[Given information Boundary: Start]
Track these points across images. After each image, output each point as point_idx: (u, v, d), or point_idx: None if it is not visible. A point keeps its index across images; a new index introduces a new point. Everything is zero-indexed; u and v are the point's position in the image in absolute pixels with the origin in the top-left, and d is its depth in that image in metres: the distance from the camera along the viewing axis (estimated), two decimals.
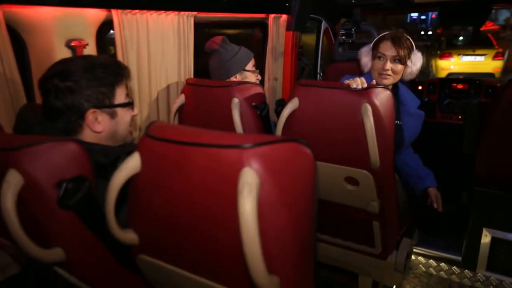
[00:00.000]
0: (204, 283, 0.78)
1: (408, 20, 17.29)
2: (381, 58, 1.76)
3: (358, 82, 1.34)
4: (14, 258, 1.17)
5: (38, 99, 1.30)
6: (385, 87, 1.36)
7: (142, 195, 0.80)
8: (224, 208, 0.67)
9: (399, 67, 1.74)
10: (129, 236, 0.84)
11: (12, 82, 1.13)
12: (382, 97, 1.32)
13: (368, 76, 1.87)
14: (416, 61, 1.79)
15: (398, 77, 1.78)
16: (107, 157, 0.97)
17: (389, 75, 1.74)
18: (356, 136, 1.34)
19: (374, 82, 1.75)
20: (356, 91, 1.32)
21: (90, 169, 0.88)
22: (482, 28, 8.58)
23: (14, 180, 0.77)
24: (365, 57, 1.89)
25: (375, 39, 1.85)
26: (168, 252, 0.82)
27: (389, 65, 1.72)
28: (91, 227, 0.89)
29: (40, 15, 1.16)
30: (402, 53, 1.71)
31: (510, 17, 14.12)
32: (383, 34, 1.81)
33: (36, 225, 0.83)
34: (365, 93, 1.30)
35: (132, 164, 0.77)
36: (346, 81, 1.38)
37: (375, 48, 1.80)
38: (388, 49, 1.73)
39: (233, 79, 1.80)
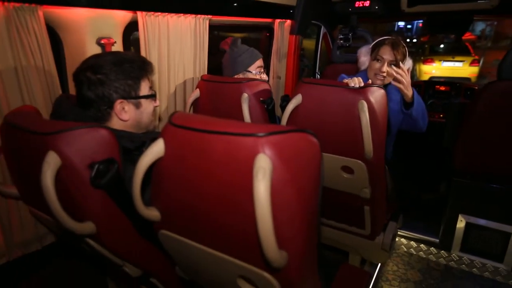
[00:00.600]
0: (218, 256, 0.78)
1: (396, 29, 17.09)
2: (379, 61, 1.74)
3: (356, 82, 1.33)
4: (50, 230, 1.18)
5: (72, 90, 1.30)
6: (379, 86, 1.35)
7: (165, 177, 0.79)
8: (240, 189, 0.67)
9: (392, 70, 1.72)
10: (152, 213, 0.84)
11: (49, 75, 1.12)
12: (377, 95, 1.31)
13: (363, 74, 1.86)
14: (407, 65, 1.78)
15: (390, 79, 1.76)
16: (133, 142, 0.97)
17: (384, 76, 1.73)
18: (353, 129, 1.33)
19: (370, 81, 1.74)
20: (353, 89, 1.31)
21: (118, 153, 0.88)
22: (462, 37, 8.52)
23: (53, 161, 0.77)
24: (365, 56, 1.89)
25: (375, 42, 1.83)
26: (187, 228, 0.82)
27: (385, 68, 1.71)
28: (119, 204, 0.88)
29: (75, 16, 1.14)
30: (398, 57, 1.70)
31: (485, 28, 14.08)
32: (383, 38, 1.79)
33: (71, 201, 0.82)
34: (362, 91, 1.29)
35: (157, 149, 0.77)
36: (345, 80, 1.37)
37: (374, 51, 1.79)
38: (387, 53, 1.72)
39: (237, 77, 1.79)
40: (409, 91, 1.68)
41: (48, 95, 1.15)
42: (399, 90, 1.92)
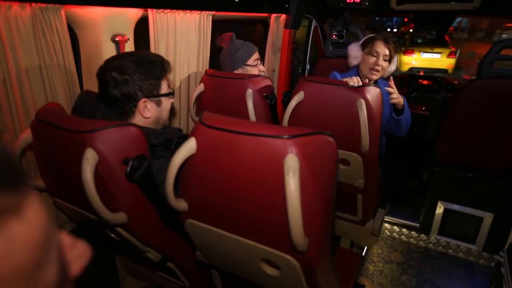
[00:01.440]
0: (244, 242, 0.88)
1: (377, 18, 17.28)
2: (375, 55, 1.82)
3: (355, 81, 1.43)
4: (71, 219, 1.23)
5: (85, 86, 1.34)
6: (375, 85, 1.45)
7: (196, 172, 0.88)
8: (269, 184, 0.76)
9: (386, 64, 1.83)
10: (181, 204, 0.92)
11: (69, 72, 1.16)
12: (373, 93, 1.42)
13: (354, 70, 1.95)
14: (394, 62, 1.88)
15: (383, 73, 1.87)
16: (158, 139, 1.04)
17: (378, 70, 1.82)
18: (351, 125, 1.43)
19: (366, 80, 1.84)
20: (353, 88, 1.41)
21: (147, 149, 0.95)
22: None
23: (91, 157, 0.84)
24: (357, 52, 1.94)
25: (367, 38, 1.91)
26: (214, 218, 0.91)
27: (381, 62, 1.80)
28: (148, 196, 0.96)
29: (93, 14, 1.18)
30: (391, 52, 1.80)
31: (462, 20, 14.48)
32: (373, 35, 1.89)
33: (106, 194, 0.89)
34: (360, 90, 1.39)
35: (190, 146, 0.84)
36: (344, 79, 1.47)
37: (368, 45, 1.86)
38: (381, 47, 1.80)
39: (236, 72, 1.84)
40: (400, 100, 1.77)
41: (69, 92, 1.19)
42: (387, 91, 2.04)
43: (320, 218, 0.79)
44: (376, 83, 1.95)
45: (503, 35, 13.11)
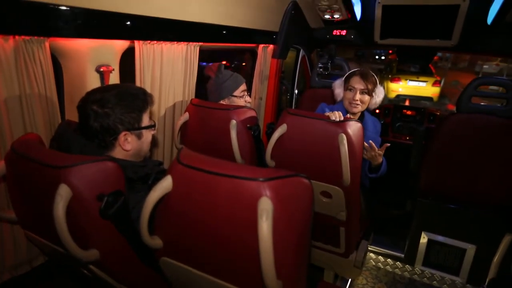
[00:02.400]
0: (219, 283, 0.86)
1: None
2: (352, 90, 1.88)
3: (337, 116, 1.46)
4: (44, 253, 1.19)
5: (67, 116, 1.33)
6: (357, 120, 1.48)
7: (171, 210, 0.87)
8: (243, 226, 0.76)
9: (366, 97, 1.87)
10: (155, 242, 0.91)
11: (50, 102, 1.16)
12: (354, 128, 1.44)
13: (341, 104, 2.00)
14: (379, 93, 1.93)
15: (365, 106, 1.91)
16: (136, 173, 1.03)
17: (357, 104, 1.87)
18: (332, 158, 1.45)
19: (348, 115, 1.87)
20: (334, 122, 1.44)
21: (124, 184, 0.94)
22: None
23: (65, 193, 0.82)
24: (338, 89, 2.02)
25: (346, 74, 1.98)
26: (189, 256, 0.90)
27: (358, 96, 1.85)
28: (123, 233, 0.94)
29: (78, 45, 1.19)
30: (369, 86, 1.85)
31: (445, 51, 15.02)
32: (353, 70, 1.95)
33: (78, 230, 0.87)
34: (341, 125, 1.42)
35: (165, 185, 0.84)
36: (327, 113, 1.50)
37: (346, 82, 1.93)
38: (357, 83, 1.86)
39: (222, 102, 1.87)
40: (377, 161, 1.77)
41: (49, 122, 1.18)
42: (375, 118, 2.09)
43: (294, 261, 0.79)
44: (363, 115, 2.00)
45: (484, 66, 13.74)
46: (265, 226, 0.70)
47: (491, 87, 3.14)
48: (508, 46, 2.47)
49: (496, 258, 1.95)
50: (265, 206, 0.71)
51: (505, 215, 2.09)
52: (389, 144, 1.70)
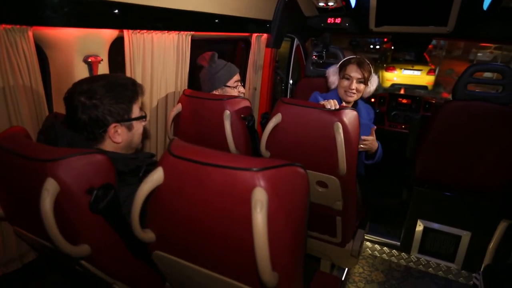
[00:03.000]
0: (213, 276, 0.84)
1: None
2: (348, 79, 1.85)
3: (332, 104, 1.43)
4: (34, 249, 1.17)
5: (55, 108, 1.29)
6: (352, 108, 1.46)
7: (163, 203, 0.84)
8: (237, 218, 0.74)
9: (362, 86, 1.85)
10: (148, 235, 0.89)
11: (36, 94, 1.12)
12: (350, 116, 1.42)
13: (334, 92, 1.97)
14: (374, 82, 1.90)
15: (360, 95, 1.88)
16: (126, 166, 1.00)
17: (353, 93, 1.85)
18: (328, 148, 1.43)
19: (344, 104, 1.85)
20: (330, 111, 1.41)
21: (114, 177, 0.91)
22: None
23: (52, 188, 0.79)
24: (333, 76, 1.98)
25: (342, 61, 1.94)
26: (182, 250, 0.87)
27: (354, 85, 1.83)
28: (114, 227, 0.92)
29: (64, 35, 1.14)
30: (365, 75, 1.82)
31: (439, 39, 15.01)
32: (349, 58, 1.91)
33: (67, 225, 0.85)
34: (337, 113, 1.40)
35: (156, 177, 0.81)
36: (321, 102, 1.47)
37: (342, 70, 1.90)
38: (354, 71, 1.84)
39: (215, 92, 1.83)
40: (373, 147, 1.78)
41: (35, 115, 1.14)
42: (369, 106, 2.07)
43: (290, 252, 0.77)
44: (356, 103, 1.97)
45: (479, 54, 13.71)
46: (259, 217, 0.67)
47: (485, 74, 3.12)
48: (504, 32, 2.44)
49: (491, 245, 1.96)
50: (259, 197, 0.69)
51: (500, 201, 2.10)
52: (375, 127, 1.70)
[Given information Boundary: End]
For this answer, retype the lines from the start of the listing through the line that holds "16: (107, 157, 0.97)", inclusive, exactly and without pictures.

● **Result for this task**
Track these points across images. After each image, output each point as point_idx: (u, v, d), or point_idx: None if it is not visible. A point keeps its index across images; a new index introduces a new point. Everything is zero-indexed; u and v are the point's position in the image in absolute pixels with the origin in the top-left, and d is its depth in that image in metres: the distance from the camera along the viewing axis (estimated), two decimals.
[00:00.000]
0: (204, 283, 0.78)
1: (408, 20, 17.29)
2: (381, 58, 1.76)
3: (358, 82, 1.34)
4: (14, 258, 1.17)
5: (38, 99, 1.30)
6: (385, 87, 1.36)
7: (142, 195, 0.80)
8: (224, 208, 0.67)
9: (399, 67, 1.74)
10: (129, 236, 0.84)
11: (12, 82, 1.13)
12: (382, 97, 1.32)
13: (368, 76, 1.87)
14: (416, 61, 1.79)
15: (398, 77, 1.78)
16: (107, 157, 0.97)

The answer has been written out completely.